- Title card
- Directed by: Robert Clampett
- Produced by: Leon Schlesinger
- Starring: Mel Blanc Billy Bletcher
- Music by: Carl W. Stalling
- Animation by: Charles Jones Isadore Ellis
- Color process: Black and white
- Production company: Leon Schlesinger Productions
- Distributed by: Warner Bros. Productions The Vitaphone Corporation
- Release date: May 21, 1938;
- Running time: 7 min
- Country: United States
- Language: English

= Injun Trouble (1938 film) =

1938 film by Robert Clampett

Injun Trouble is a 1938 American animated comedy short film directed by Robert Clampett. The short was released on May 21, 1938. It is the 102nd film in the Looney Tunes series and the 40th cartoon to feature Porky Pig. It was later remade in color in 1945 as Wagon Heels, also directed by Clampett.

==Plot==
The United States only occupies the East Coast while the rest of the territory is occupied by Injun Joe's forces. Porky leads a wagon into the territory. He nevertheless sneaks in and finds the remnants of a Native American attack led by Joe. A hillbilly finds Porky and attempts to bait him with details that he is unwilling to disclose.

Injun Joe is shown as an extraordinarily strong person who can collapse a mountain and countless trees by walking into them. He scares a bear into cowering, offering him the tip of a mountain (which resembles shaved ice) as dessert before spitefully eating all of it. He steps on a bear trap and bites it into submission instead.
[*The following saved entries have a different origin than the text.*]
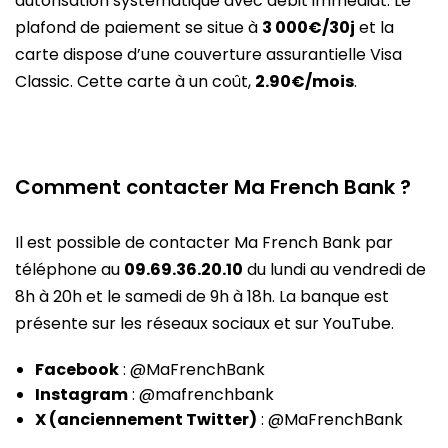
autorisation systématique avec débit immédiat. Le
plafond de paiement se situe à
3 000€/30j
et la
carte dispose d’une couverture assurantielle Visa
Classic. Cette carte à un coût,
2.90€/mois
.
Comment contacter Ma French Bank ?
Il est possible de contacter Ma French Bank par
téléphone au
09.69.36.20.10
du lundi au vendredi de
8h à 20h et le samedi de 9h à 18h. La banque est
présente sur les réseaux sociaux et sur YouTube.
Facebook
: @MaFrenchBank
Instagram
: @mafrenchbank
X (anciennement Twitter)
: @MaFrenchBank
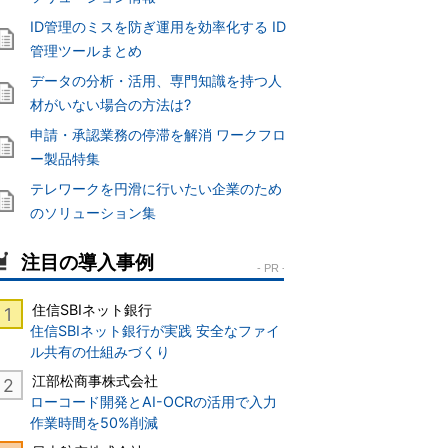
ID管理のミスを防ぎ運用を効率化する ID
管理ツールまとめ
データの分析・活用、専門知識を持つ人
材がいない場合の方法は?
申請・承認業務の停滞を解消 ワークフロ
ー製品特集
テレワークを円滑に行いたい企業のため
のソリューション集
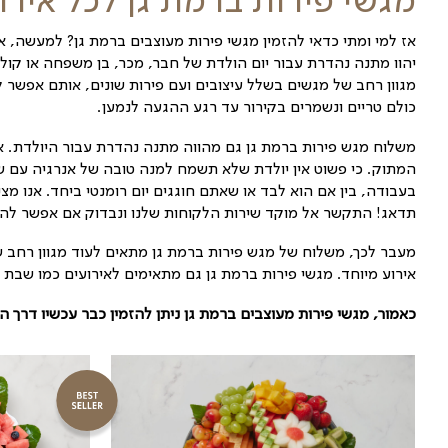
 כדאי לבדוק את המגשים המרהיבים המוצעים באתר שלנו, 
פק כי מגשי פירות בעיר רמת גן זוכים לפופולאריות גבוהה 
ו דרך האתר
גן לכל אירוע
 מעוצבים ברמת גן? למעשה, את המגשים ניתן ומומלץ להזמ
חבר, מכר, בן משפחה או קולגה לעבודה, ותוכלו להזמין 
ם פירות שונים, אותם אפשר להזמין בקלות ובמהירות דרך 
הגעה לנמען.
מתנה נהדרת עבור היולדת. אין זה משנה אם היא חובבת ב
מנה טובה של אנרגיה עם שלל ויטמינים ומינראלים שעושים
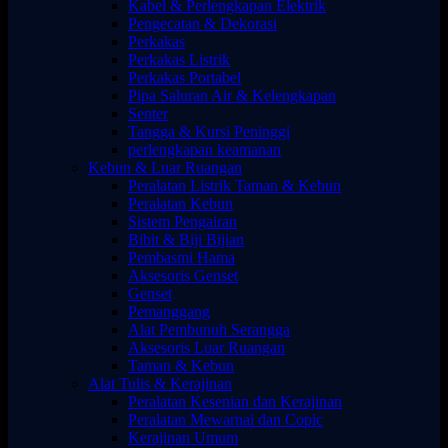
Kabel & Perlengkapan Elektrik
Pengecatan & Dekorasi
Perkakas
Perkakas Listrik
Perkakas Portabel
Pipa Saluran Air & Kelengkapan
Senter
Tangga & Kursi Peninggi
perlengkapan keamanan
Kebun & Luar Ruangan
Peralatan Listrik Taman & Kebun
Peralatan Kebun
Sistem Pengairan
Bibit & Biji Bijian
Pembasmi Hama
Aksesoris Genset
Genset
Pemanggang
Alat Pembunuh Serangga
Aksesoris Luar Ruangan
Taman & Kebun
Alat Tulis & Kerajinan
Peralatan Kesenian dan Kerajinan
Peralatan Mewarnai dan Copic
Kerajinan Umum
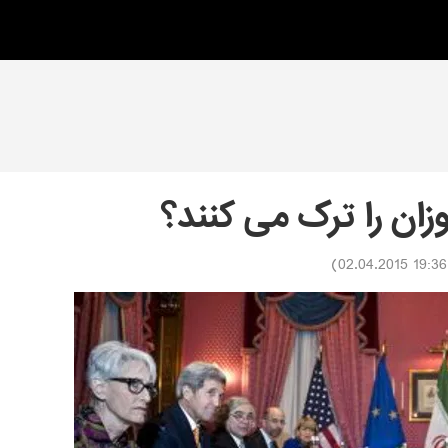
وزان را ترک می کنند؟
)
19:36 02.04.2015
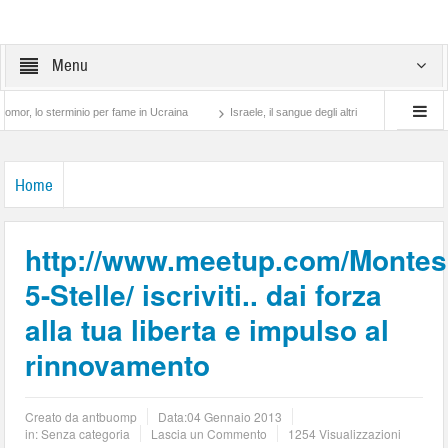
Menu
o sterminio per fame in Ucraina
Israele, il sangue degli altri
Lotta di classe… t
Home
http://www.meetup.com/Montes
5-Stelle/ iscriviti.. dai forza
alla tua liberta e impulso al
rinnovamento
Creato da
antbuomp
Data:
04 Gennaio 2013
in: Senza categoria
Lascia un Commento
1254 Visualizzazioni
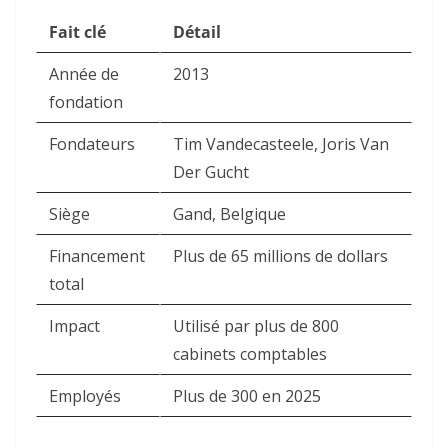
Fait clé
Détail
Année de
2013
fondation
Fondateurs
Tim Vandecasteele, Joris Van
Der Gucht
Siège
Gand, Belgique
Financement
Plus de 65 millions de dollars
total
Impact
Utilisé par plus de 800
cabinets comptables
Employés
Plus de 300 en 2025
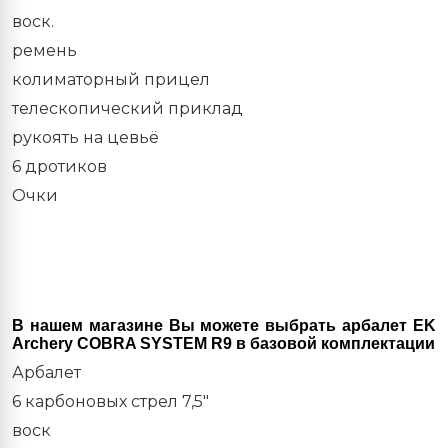
воск.
ремень
колиматорный прицел
телескопический приклад
рукоять на цевьё
6 дротиков
Очки
В нашем магазине Вы можете выбрать арбалет EK
Archery COBRA SYSTEM R9 в базовой комплектации
Арбалет
6 карбоновых стрел 7,5"
воск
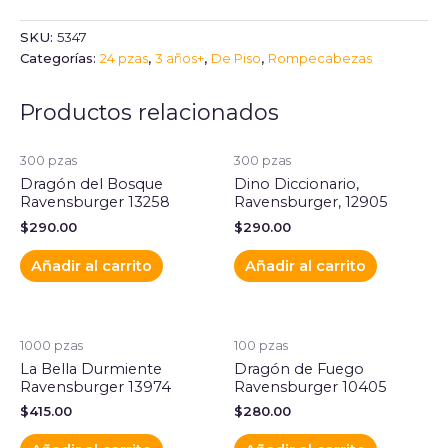
SKU:
5347
Categorías:
24 pzas
,
3 años+
,
De Piso
,
Rompecabezas
Productos relacionados
300 pzas
300 pzas
Dragón del Bosque
Dino Diccionario,
Ravensburger 13258
Ravensburger, 12905
$
290.00
$
290.00
Añadir al carrito
Añadir al carrito
1000 pzas
100 pzas
La Bella Durmiente
Dragón de Fuego
Ravensburger 13974
Ravensburger 10405
$
415.00
$
280.00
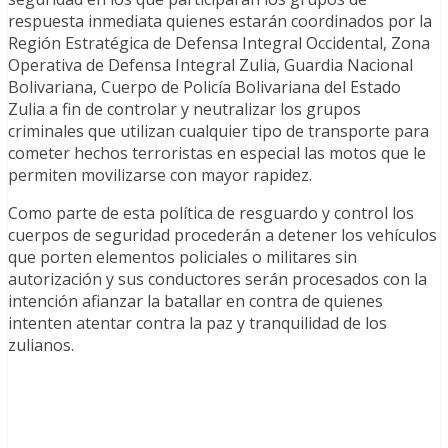
respuesta inmediata quienes estarán coordinados por la
Región Estratégica de Defensa Integral Occidental, Zona
Operativa de Defensa Integral Zulia, Guardia Nacional
Bolivariana, Cuerpo de Policía Bolivariana del Estado
Zulia a fin de controlar y neutralizar los grupos
criminales que utilizan cualquier tipo de transporte para
cometer hechos terroristas en especial las motos que le
permiten movilizarse con mayor rapidez.
Como parte de esta política de resguardo y control los
cuerpos de seguridad procederán a detener los vehículos
que porten elementos policiales o militares sin
autorización y sus conductores serán procesados con la
intención afianzar la batallar en contra de quienes
intenten atentar contra la paz y tranquilidad de los
zulianos.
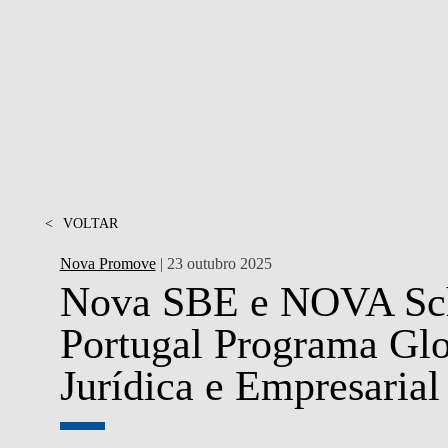
MESTRADOS EXECUTIVOS
DIVERSIDADE, EQUIDADE E
L
INCLUSÃO
LISBON MBA
E
PROJETOS PARA UM
PROGRAMAS DE
FUTURO MELHOR
INTERCÂMBIO
R
MODELO DE GOVERNO
ESCOLAS DE VERÃO
JUNTE-SE A NÓS
<
VOLTAR
FORMAÇÃO DE
EXECUTIVOS
Nova Promove
| 23 outubro 2025
CONTACTOS
Nova SBE e NOVA Sch
Portugal Programa Glo
Jurídica e Empresarial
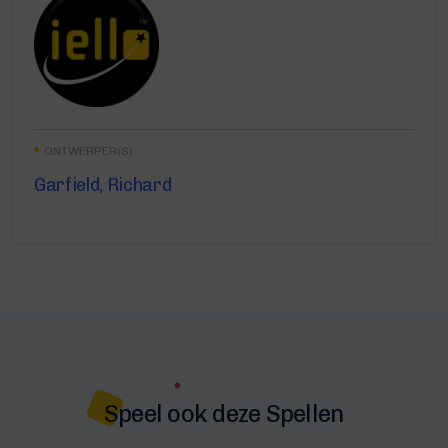
ONTWERPER(S)
Garfield, Richard
Speel ook deze Spellen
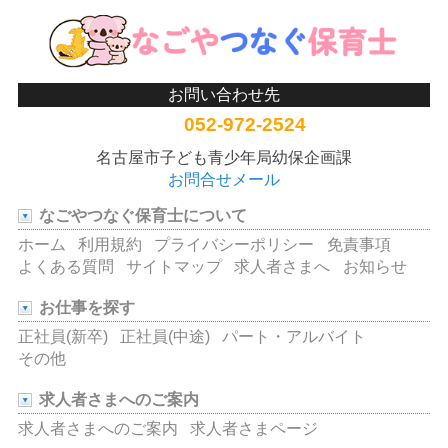
お問い合わせ先
052-972-2524
名古屋市子ども青少年局幼保企画課
お問合せメール
なごやつなぐ保育士について
ホーム
利用規約
プライバシーポリシー
免責事項
よくある質問
サイトマップ
求人者さまへ
お知らせ
お仕事を探す
正社員(新卒)
正社員(中途)
パート・アルバイト
その他
求人者さまへのご案内
求人者さまへのご案内
求人者さまページ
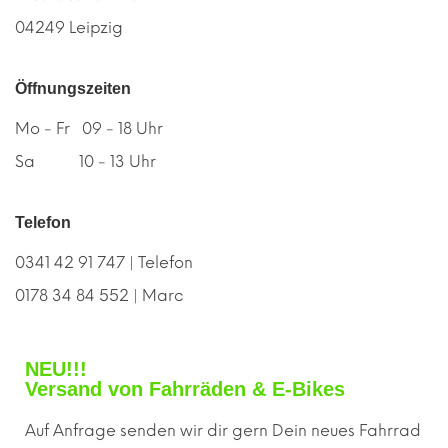
04249 Leipzig
Öffnungszeiten
Mo - Fr 09 - 18 Uhr
Sa 10 - 13 Uhr
Telefon
0341 42 91 747 | Telefon
0178 34 84 552 | Marc
NEU!!!
Versand von Fahrräden & E-Bikes
Auf Anfrage senden wir dir gern
D
ein neues Fahrrad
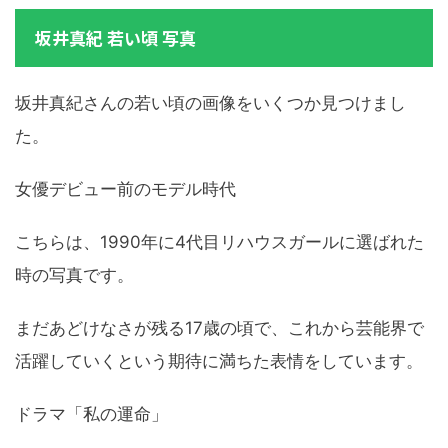
坂井真紀 若い頃 写真
坂井真紀さんの若い頃の画像をいくつか見つけまし
た。
女優デビュー前のモデル時代
こちらは、1990年に4代目リハウスガールに選ばれた
時の写真です。
まだあどけなさが残る17歳の頃で、これから芸能界で
活躍していくという期待に満ちた表情をしています。
ドラマ「私の運命」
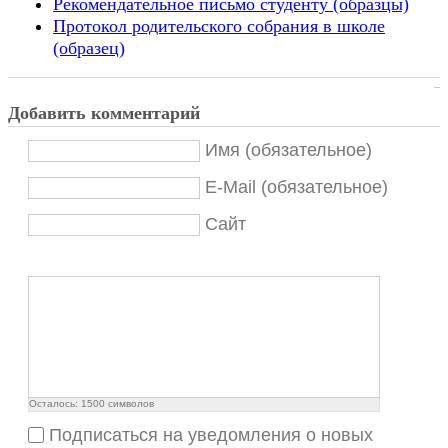
Рекомендательное письмо студенту (образцы)
Протокол родительского собрания в школе
(образец)
Добавить комментарий
Имя (обязательное)
E-Mail (обязательное)
Сайт
Осталось:
1500
символов
Подписаться на уведомления о новых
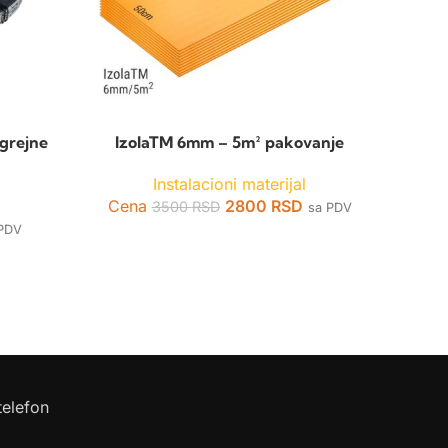
 grejne
IzolaTM 6mm – 5m² pakovanje
Instalacioni materijal
l
Cena
2800
RSD
3500
RSD
sa PDV
 PDV
telefon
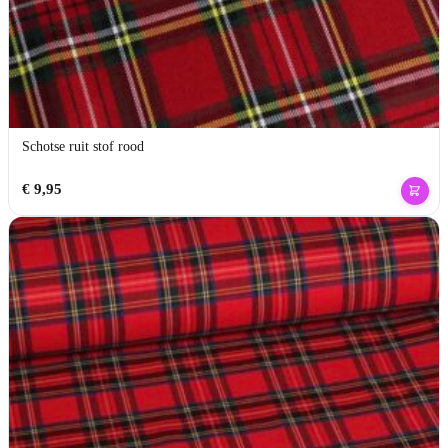
Schotse ruit stof rood
€
9,95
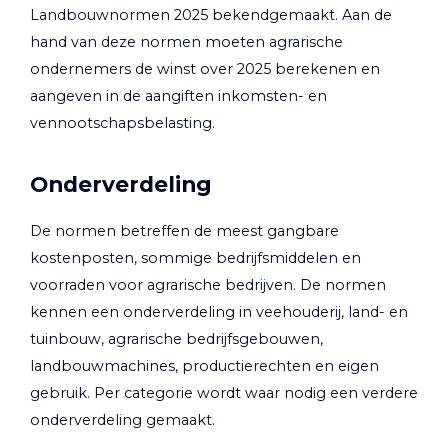
Landbouwnormen 2025 bekendgemaakt. Aan de
hand van deze normen moeten agrarische
ondernemers de winst over 2025 berekenen en
aangeven in de aangiften inkomsten- en
vennootschapsbelasting.
Onderverdeling
De normen betreffen de meest gangbare
kostenposten, sommige bedrijfsmiddelen en
voorraden voor agrarische bedrijven. De normen
kennen een onderverdeling in veehouderij, land- en
tuinbouw, agrarische bedrijfsgebouwen,
landbouwmachines, productierechten en eigen
gebruik. Per categorie wordt waar nodig een verdere
onderverdeling gemaakt.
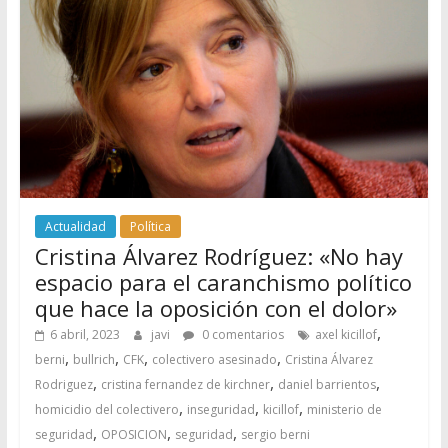
Actualidad
Política
Cristina Álvarez Rodríguez: «No hay
espacio para el caranchismo político
que hace la oposición con el dolor»
,
6 abril, 2023
javi
0 comentarios
axel kicillof
,
,
,
,
berni
bullrich
CFK
colectivero asesinado
Cristina Álvarez
,
,
,
Rodriguez
cristina fernandez de kirchner
daniel barrientos
,
,
,
homicidio del colectivero
inseguridad
kicillof
ministerio de
,
,
,
seguridad
OPOSICION
seguridad
sergio berni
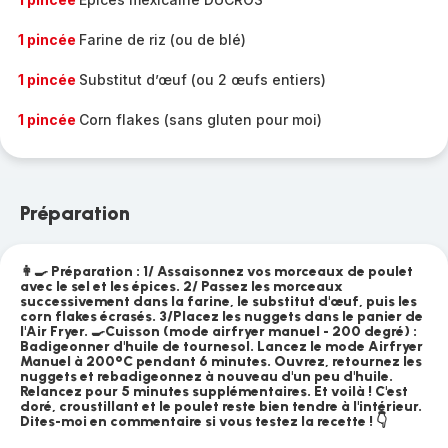
1 pincée
Farine de riz (ou de blé)
1 pincée
Substitut d’œuf (ou 2 œufs entiers)
1 pincée
Corn flakes (sans gluten pour moi)
Préparation
👩‍🍳 Préparation : 1/ Assaisonnez vos morceaux de poulet
avec le sel et les épices. 2/ Passez les morceaux
successivement dans la farine, le substitut d'œuf, puis les
corn flakes écrasés. 3/Placez les nuggets dans le panier de
l'Air Fryer. 🍳Cuisson (mode airfryer manuel - 200 degré) :
Badigeonner d'huile de tournesol. Lancez le mode Airfryer
Manuel à 200°C pendant 6 minutes. Ouvrez, retournez les
nuggets et rebadigeonnez à nouveau d'un peu d'huile.
Relancez pour 5 minutes supplémentaires. Et voilà ! C'est
doré, croustillant et le poulet reste bien tendre à l'intérieur.
Dites-moi en commentaire si vous testez la recette ! 👇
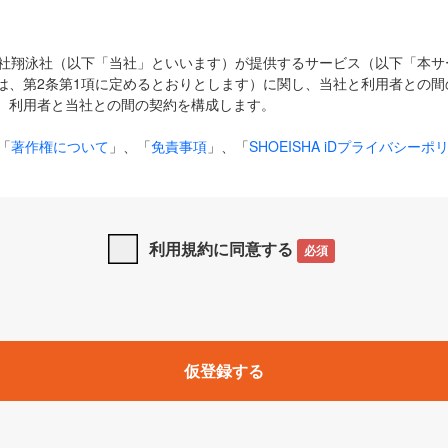
式会社翔泳社（以下「当社」といいます）が提供するサービス（以下「本
は、第2条第1項に定めるとおりとします）に関し、当社と利用者との間
、利用者と当社との間の契約を構成します。
「
著作権について
」、「
免責事項
」、「
SHOEISHA iDプライバシーポ
タの利用について（Cookieポリシー）
」は、本規約の一部を構成する
と、前項に記載する定めその他当社が定める各種規定や説明資料等におけ
優先して適用されるものとします。
利用規約に同意する
必須
下の用語は、本規約上別段の定めがない限り、以下に定める意味を有す
」とは、当社が提供する以下のサービス（名称や内容が変更された場合、
仮登録する
サービスに関連して当社が実施するイベントやキャンペーンをいいます
p」「CodeZine」「MarkeZine」「EnterpriseZine」「ECzine」「Biz/
ductZine」「AIdiver」「SE Event」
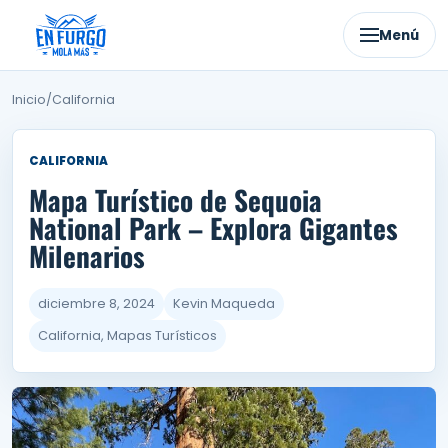
Ir
al
Menú
contenido
Inicio
/
California
CALIFORNIA
Mapa Turístico de Sequoia
National Park – Explora Gigantes
Milenarios
diciembre 8, 2024
Kevin Maqueda
California, Mapas Turísticos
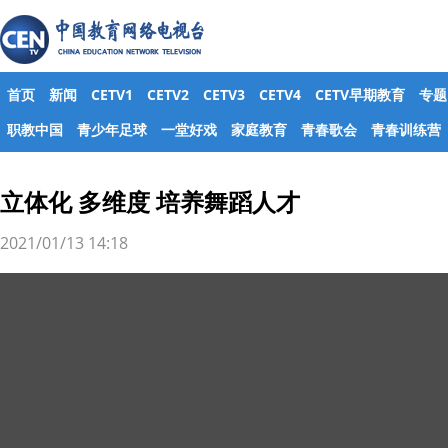
首页
新闻
CETV1
CETV2
CETV3
CETV4
CETV早期教育
专题
职教中国
青少年足球
一堂好戏
家庭教育
青春歌会
青春训练营
立体化 多维度 培养舞蹈人才
2021/01/13 14:18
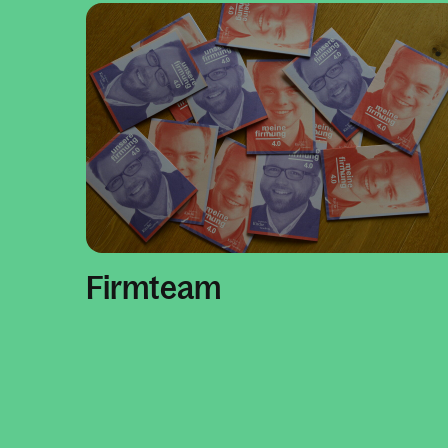
Firmteam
Porky finds a river, which he crosses after his horse removes a plug on a nearby drain. Joe spots the wagon from earlier and diverts the tracks, trapping the train as he assaults it while riding a log and using it as a bow. He swallows a mouthful of bullets and converts them into a warhead, which launches everything, including the scenery, into the air. Porky spots them and speeds to the location, only to be chased by Joe with an axe, who accidentally carves the Statue of Liberty and New York City in the process. The hillbilly then appears and reveals that Joe is ticklish, a fatal flaw which he exploits to force Joe into submission, despite the fact that Joe enjoys it.

==Home media==
Injun Trouble is available on disc 2 of the Porky Pig 101 DVD set.